My personal frustration surrounding the issue of gear is that when a system is put in place to reward the most successful players with advanced rewards they become more powerful and as a result remain ahead of the curve. This seems to create a "rich get richer" problem which inevitably leads to introducing a way for less successful players to catch up to the arms race. Jen Gordy, Senior PvP Systems Designer commented on this issue by laying out a rough sketch of the plan for Wildstar PVP. They intend to use an Elo rating system that you may be familiar with from League of Legends, and that better gear rewards will be available to highly ranked players. Further explaining that the ranked matchmaking system will match players of similar rank, and an unranked system will be in place that will match players of similar gear levels. This is interesting, but I wonder how many players are needed to make this system work correctly. I was a big fan of SWTOR PVP until the ranking system fell apart because it was not cross server so the populations could not support a diverse degree of player skills. This is probably my number one concern with Wildstar structured PVP at this time. I hope we see a system set up in tiers or leagues and some sort of gear limitations inside those leagues, something automatic though. I'd hate to have it be like the old FFXI days where you had to carry around all sorts of different level appropriate gear in case you needed to run a certain mission with a friend.

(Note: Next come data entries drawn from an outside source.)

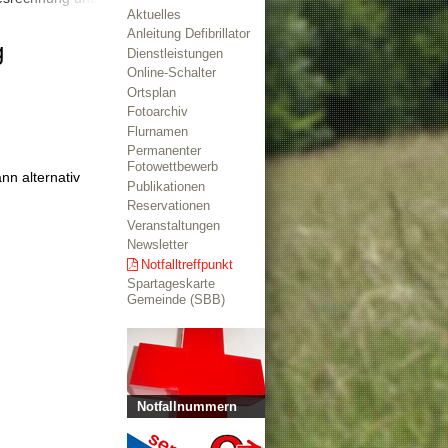
Aktuelles
Anleitung Defibrillator
g
Dienstleistungen
Online-Schalter
Ortsplan
Fotoarchiv
Flurnamen
Permanenter
Fotowettbewerb
n alternativ
Publikationen
Reservationen
Veranstaltungen
Newsletter
Notfalltreffpunkt
Spartageskarte
Gemeinde (SBB)
Notfallnummern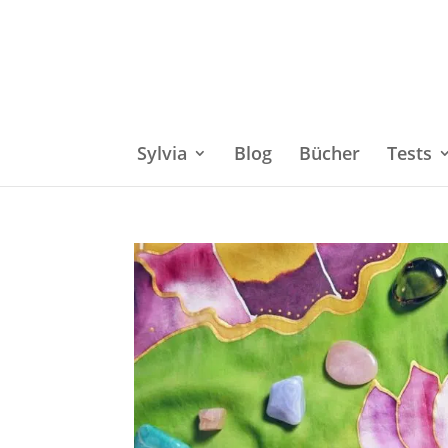
Sylvia
Blog
Bücher
Tests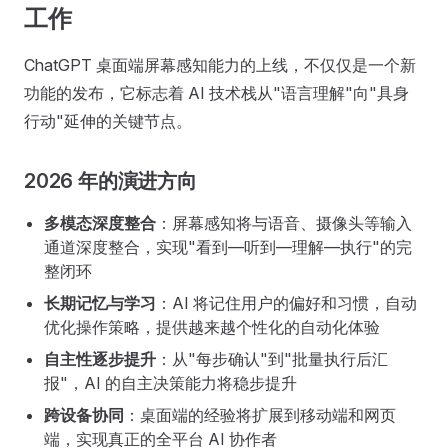
工作
ChatGPT 桌面端屏幕感知能力的上线，不仅仅是一个新
功能的发布，它标志着 AI 技术栈从"语言理解"向"具身
行动"延伸的关键节点。
2026 年的演进方向
多模态深度整合
：屏幕感知将与语音、摄像头等输入
通道深度整合，实现"看到—听到—理解—执行"的完
整闭环
长期记忆与学习
：AI 将记住用户的偏好和习惯，自动
优化操作策略，提供越来越个性化的自动化体验
自主性逐步提升
：从"每步确认"到"批量执行后汇
报"，AI 的自主决策能力将稳步提升
跨设备协同
：桌面端的经验将扩展到移动端和网页
端，实现真正的全平台 AI 协作者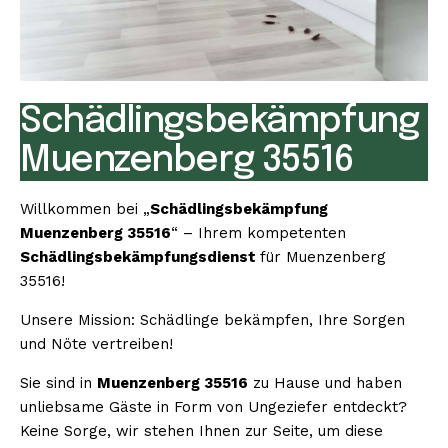
Schädlingsbekämpfung
Muenzenberg 35516
Willkommen bei „
Schädlingsbekämpfung
Muenzenberg 35516
“ – Ihrem kompetenten
Schädlingsbekämpfungsdienst
für Muenzenberg
35516!
Unsere Mission: Schädlinge bekämpfen, Ihre Sorgen
und Nöte vertreiben!
Sie sind in
Muenzenberg 35516
zu Hause und haben
unliebsame Gäste in Form von Ungeziefer entdeckt?
Keine Sorge, wir stehen Ihnen zur Seite, um diese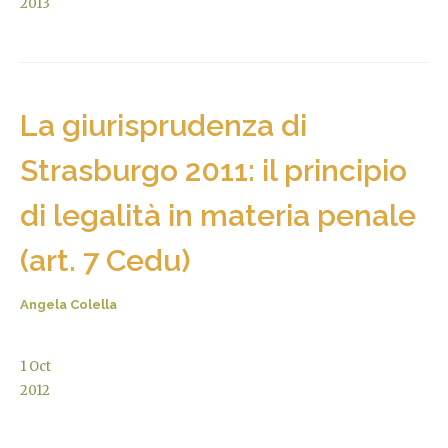
2013
La giurisprudenza di
Strasburgo 2011: il principio
di legalità in materia penale
(art. 7 Cedu)
Angela Colella
1
Oct
2012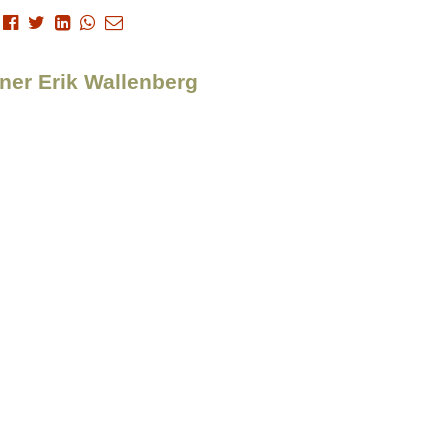
gner Erik Wallenberg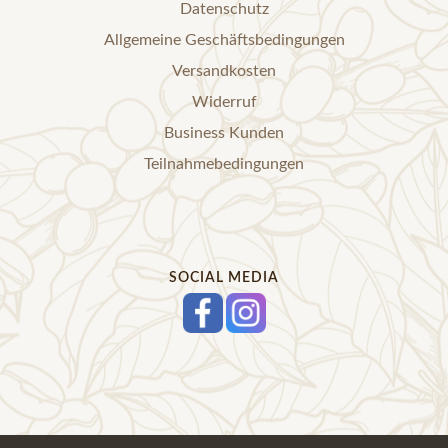
Datenschutz
Allgemeine Geschäftsbedingungen
Versandkosten
Widerruf
Business Kunden
Teilnahmebedingungen
SOCIAL MEDIA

The next big issue was about Crowd Control effects and the ability to kill players inside the duration of effect. In general people seem to dislike when they can have 100% of their health eliminated either inside a single stun, or through skilled Crowd Control juggling that removes control from the affected player for extended periods of time. This is a serious problem in World of Warcraft PVP, most of the game at the high level is managing crowd control and burst to eliminate healers.
Chris Lynch, Lead Combat Systems Designer addressed this one, he explains a combat system in Wildstar called "Interrupt Armor" which is a Crowd Control protection that must be depleted before a Crowd Control will take effect. This is an interesting system, kind of the opposite of SWTOR's resolve bar which provides protection to the player after a certain amount of Crowd Control has been applied. To fully understand it, I would have to work with it, but he does go on to explain that this could be used in PVE encounters as well.

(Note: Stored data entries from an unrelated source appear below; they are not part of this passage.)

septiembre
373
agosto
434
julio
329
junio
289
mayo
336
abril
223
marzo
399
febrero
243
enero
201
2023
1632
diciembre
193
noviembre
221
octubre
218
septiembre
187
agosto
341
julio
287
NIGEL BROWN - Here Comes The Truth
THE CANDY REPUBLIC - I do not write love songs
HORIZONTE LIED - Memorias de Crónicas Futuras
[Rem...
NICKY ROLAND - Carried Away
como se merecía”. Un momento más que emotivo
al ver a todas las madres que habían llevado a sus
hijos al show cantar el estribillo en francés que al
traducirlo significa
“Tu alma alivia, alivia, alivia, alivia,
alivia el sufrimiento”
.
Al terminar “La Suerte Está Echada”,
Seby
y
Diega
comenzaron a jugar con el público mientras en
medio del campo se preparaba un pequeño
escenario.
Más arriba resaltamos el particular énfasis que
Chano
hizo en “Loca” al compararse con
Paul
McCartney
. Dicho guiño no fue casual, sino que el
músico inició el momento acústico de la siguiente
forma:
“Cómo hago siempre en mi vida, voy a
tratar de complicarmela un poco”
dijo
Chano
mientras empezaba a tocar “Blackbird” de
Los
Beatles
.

A final concern brought up by players was the feeling that the games become static after time. I don't know that I can agree with this concern. If a map and game style is designed well players will establish a strategy that works. Then their opponents will develop a strategy to counter it. Then a counter counter strategy has to be deployed and certain compositions and routes become viable and a threat, so further adjustments to play are always needed. It is a community driven evolution to the game. What we see in casual Warcraft PVP is a strong concern with just farming kills in the midfield of the map. This results in a stagnation of game strategy because players aren't interested in winning the game, only winning their fight. Look at Starcraft and League of Legends for examples of games with limited scope that require a lot team and player strategy and reaction to the opposing team's strategy or perceived strategy.
That's it for me today, hopefully the videos at the top lightened up all these words.